Et donc, si l'argument de la folie peine à convaincre – comme on peut le prévoir – que se passera-t-il? Ne nous leurrons pas: Dexter a réellement commis beaucoup d'homicides. Si les preuves collectées par le ministère public sont suffisantes, il sera reconnu coupable. Ses avocats tenteront alors d'atténuer sa peine autant que faire se peut. Et ils auront du pain sur la planche: si le procès se passe en Floride, au Texas, dans le Mississippi ou l'Alabama, il y a fort à parier que c'est la peine de mort qui sera requise par l'accusation.
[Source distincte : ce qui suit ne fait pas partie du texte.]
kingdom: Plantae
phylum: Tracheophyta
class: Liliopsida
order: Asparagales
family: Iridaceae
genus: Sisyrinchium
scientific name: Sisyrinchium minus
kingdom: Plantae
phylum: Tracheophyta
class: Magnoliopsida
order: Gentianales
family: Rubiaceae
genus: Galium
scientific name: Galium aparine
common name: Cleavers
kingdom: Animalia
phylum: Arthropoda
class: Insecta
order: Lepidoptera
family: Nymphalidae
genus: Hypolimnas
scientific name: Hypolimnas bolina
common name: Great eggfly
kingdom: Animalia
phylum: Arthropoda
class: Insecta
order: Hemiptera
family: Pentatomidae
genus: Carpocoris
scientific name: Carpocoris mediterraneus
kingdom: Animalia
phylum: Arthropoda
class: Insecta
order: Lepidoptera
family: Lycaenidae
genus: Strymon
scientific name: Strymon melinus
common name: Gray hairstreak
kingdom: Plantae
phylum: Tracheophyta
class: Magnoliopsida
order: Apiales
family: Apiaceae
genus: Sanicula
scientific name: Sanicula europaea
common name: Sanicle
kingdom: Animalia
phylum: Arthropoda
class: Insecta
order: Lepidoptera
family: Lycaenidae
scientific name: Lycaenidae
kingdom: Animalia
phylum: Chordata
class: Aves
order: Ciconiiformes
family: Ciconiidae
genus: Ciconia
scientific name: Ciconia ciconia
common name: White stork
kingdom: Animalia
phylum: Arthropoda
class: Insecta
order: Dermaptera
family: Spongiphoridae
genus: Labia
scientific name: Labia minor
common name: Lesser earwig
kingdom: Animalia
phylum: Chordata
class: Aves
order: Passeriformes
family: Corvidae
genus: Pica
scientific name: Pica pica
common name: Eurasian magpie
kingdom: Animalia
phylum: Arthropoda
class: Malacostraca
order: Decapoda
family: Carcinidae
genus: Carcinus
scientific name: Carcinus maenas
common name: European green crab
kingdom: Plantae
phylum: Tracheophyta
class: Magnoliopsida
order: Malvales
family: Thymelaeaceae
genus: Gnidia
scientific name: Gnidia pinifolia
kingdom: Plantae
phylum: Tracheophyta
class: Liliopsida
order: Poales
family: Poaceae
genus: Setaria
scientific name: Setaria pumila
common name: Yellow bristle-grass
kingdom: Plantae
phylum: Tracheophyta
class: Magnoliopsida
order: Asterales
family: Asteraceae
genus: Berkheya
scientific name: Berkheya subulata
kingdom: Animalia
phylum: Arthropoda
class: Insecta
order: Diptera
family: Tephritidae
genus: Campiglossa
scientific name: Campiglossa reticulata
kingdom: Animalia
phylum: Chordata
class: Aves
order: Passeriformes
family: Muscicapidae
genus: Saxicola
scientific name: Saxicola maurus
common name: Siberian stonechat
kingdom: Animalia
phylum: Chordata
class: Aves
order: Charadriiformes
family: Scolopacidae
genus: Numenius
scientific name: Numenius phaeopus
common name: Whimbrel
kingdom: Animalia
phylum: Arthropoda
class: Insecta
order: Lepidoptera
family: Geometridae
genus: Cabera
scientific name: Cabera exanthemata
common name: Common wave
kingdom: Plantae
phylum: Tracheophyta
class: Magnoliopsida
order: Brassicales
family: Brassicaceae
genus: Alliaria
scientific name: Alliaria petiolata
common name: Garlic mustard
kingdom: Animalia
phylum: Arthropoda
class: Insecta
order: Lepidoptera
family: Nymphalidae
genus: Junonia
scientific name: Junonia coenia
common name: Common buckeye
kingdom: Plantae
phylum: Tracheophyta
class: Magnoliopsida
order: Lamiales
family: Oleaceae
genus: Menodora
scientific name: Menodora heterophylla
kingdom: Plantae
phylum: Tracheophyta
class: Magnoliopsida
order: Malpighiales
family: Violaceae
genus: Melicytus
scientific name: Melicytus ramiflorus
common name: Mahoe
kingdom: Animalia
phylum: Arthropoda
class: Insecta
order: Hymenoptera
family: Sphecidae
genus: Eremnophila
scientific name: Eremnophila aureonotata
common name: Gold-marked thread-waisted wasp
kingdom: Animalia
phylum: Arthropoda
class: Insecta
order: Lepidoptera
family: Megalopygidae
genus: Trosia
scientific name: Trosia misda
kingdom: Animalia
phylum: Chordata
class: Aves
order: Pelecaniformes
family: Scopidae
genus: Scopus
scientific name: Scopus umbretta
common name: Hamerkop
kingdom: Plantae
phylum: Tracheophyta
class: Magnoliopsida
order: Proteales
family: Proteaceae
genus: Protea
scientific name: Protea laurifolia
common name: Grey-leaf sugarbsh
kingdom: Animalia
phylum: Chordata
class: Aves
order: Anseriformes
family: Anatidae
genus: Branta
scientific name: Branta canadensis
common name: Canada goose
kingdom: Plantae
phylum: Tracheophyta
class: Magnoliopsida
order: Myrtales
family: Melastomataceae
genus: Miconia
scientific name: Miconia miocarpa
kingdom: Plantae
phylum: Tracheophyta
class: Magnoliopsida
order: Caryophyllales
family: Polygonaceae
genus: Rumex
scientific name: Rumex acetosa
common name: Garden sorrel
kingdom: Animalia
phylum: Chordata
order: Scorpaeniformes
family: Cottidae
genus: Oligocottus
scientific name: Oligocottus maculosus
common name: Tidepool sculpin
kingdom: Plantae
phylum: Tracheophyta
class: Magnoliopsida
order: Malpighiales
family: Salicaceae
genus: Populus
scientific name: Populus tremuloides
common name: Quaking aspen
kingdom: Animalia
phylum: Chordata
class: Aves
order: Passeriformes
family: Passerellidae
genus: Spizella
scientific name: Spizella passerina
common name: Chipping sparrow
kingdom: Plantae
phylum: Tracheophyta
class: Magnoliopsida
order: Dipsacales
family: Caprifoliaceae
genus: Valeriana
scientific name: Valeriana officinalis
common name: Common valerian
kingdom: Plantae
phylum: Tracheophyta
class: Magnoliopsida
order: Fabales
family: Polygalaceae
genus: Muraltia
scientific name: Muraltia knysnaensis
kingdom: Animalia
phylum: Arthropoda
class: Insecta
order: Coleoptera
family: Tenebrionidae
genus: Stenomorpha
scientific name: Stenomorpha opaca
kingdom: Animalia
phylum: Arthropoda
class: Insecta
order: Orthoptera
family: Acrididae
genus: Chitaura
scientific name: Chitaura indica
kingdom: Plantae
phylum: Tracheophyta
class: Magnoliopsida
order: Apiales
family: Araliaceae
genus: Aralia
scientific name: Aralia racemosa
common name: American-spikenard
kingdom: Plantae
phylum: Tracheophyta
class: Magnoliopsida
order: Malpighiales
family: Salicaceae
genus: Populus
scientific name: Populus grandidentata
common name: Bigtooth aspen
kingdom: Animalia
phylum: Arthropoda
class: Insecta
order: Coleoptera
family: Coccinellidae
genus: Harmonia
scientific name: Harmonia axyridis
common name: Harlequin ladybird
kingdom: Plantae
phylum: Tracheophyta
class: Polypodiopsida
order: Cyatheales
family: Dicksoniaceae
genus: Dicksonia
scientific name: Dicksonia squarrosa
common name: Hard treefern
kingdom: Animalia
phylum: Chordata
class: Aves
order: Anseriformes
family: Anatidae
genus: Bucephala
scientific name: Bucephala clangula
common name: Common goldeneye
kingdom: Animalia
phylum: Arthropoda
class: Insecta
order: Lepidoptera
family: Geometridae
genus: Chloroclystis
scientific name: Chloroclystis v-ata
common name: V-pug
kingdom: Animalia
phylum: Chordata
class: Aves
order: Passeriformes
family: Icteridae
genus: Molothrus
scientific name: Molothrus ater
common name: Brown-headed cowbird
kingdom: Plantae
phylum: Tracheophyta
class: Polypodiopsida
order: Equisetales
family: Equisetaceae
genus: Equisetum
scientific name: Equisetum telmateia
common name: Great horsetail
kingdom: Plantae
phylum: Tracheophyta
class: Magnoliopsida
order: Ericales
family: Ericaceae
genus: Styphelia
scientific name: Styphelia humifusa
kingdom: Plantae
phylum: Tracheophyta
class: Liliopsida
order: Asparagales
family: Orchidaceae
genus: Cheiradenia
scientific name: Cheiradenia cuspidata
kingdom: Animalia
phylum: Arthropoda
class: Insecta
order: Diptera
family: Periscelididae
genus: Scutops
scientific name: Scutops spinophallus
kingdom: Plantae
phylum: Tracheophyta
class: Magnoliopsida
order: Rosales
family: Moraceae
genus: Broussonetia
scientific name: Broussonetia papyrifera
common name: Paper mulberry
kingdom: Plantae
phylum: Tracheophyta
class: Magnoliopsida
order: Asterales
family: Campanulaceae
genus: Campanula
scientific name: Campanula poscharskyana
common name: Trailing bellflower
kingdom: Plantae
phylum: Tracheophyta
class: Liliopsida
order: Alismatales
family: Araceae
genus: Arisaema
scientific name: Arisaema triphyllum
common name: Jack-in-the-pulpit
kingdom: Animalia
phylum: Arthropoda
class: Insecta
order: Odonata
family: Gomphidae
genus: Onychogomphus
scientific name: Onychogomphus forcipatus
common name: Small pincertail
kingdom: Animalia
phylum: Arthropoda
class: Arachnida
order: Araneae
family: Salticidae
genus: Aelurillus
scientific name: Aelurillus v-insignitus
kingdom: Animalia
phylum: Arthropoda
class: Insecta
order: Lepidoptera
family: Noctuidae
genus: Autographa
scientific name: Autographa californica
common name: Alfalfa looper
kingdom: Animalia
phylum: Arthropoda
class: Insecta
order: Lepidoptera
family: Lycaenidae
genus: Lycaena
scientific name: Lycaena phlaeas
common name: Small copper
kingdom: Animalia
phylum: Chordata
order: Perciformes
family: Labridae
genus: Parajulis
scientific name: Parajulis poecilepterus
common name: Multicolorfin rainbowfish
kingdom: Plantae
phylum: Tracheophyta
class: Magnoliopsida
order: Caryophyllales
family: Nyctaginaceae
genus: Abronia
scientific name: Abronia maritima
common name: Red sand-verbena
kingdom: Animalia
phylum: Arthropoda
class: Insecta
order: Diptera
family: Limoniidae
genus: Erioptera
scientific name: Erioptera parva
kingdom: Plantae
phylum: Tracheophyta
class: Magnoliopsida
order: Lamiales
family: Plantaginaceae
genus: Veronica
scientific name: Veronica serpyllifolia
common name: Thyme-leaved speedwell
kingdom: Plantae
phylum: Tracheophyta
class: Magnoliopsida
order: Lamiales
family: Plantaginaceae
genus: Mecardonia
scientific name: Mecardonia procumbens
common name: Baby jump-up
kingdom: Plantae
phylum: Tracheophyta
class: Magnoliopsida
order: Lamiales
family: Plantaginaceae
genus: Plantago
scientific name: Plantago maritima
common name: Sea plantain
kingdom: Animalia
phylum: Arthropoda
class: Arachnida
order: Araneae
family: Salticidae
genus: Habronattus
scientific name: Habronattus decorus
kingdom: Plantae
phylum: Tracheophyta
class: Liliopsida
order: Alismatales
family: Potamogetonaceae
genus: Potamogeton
Homicide ou service public?

Le fait que Dexter n'assassine que des assassins fera-t-il la moindre différence? «Si je devais défendre Dexter», déclare Jacobson, «j'essayerais de recueillir des faits prouvant que ses victimes méritaient la mort. Et je ferais tout mon possible pour que le jury considère les agissements de Dexter comme relevant d'un service public». Mais, ajoute-t-il, il y a de grandes chances que le ministère public récuse de telles preuves, et ce pour des questions de pertinence:

«Pour le jury, il serait inconvenant de justifier un verdict en disant que ces types auraient été reconnus coupables, s'ils avaient été convenablement jugés. Notre système juridique repose sur l'idée que vous êtes innocent tant que vous n'avez pas été déclaré coupable par un jury de pairs».

Et dans tous les cas, Dexter tue souvent des gros méchants qui, pour une raison ou pour une autre, demeurent inatteignables par la justice américaine. Au terme d'un éventuel procès, nombreux sont ceux qui auraient été reconnus non-coupables, ce qui n'arrange rien pour Dexter.

A ce stade, imaginer l'idole de mes dimanches soirs à la merci la justice me donne envie de me rouler en boule et de m'arracher les cheveux.

Mais d'ici quelques temps, les progrès des neurosciences pourraient – je dis bien pourraient – faire du système judiciaire un lieu bien plus avenant pour mon petit Dex. Les tribunaux commencent à examiner des relevés d'IRM fonctionnelle qui remettent en question la notion de libre-arbitre. Des cours se demandent si des anomalies cérébrales spécifiques ne pousseraient pas certaines personnes à s'engager sur les sombres chemins du crime, s'il n'existerait pas des «criminels-nés», si «c'est la faute aux neurosciences» ne pourrait pas, un jour, relever d'une ligne de défense acceptable.

S'il faudra certainement attendre longtemps avant de voir le système judiciaire subir des changements aussi substantiels, Dexter pourrait continuer à jouer au chat et à la souris jusqu'à ce qu'on en sache davantage sur le fonctionnement cérébral des gens comme lui. A ce moment-là, grâce à son adorable regard de chien battu et, hum, en mettant en avant une profusion de facteurs biologiques précoces, il pourrait sans doute réussir à attendrir le plus stoïque des jurés.

Ou, autre possibilité, la prochaine fois qu'il aura à tuer quelqu'un, il redoublera de précaution pour ne laisser aucune trace derrière lui.